If you're curious to know how a feminist icon from the early 1900s might approach marriage - and let's face it, who wouldn't be!? - this one's for you.
A prenuptial agreement written by Aviation pioneer Amelia Earhart to her man George Putnam has been doing the internet rounds since Slate blogger Amanda Hess put it up on her Tumblr last week. And it's amazingly modern, this 80-year-old document.
Earhart, the first female aviator to fly a solo transatlantic flight, is hesitant about marriage - "You must know again my reluctance to marry..." - in case it "shatters" her career opportunities. Her occupation is what "means most" to her, she writes, so "let us not interfere with the others' work or play".

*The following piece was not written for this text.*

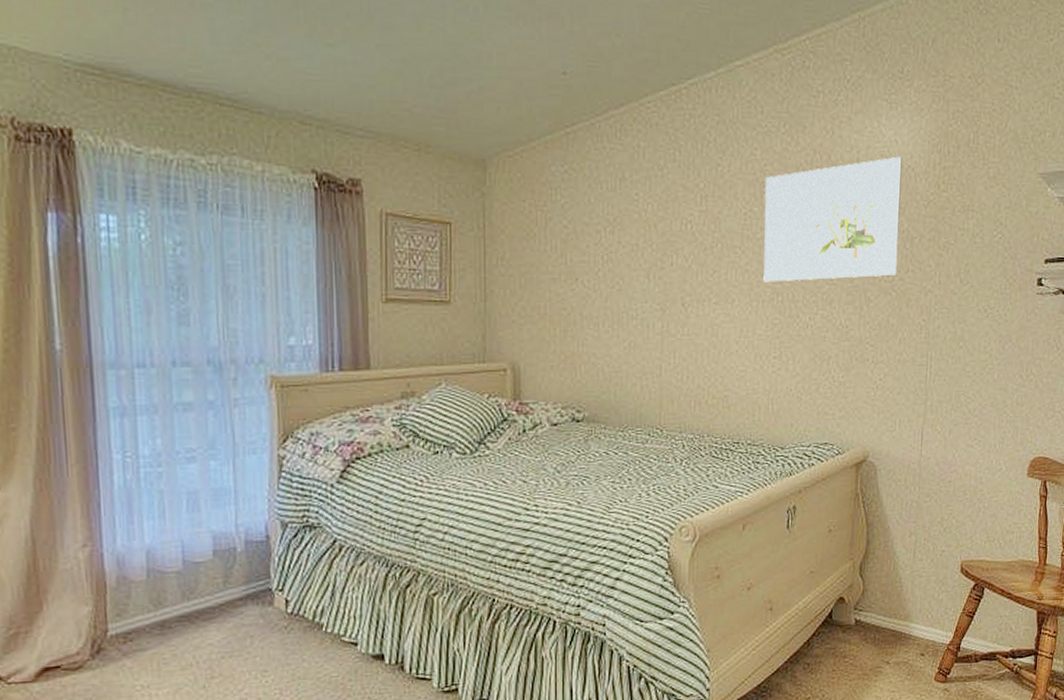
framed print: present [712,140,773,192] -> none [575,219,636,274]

(Sound familiar? Almost a full century later, the work/life conundrum shows no sign of abating.)
Earhart also sketches a picture of open marriage ("I shall not hold you to any midaeval [sic] code of faithfulness") and stipulates that should she or George develop feelings for someone else, they should talk it out: "If we can be honest I think the difficulties which arise may best be avoided."
She needs time on her own, too: "I may need to keep some place where I can go be myself, now and then..." And, in a refreshing nod to the vital importance of happiness in marriage: "...you will let me go in a year if we find no happiness together."
To give you some background against which to read Earhart's prenup, marriage for women in the US in the 1930s was pretty much domestic servitude. They may have gained the vote, but on a popular level ladies who worked outside the home were seen as "un-American money grubbers, stealing jobs from men who needed them to support their families."
Also, check out this amazing 1930s scoresheet explaining how to be a good spouse. Formulated by the Scientific Marriage Foundation, it assigns "Demerits" and "Merits" for good and bad spousal behaviours - you were a crap wife, for example, if you wore red nail polish or went to bed with too much face cream on.
Winning wives, on the other hand, had meals on time, were "jolly and gay", and always asked "husband's opinion regarding important decisions." Fail, Earhart. Sorry.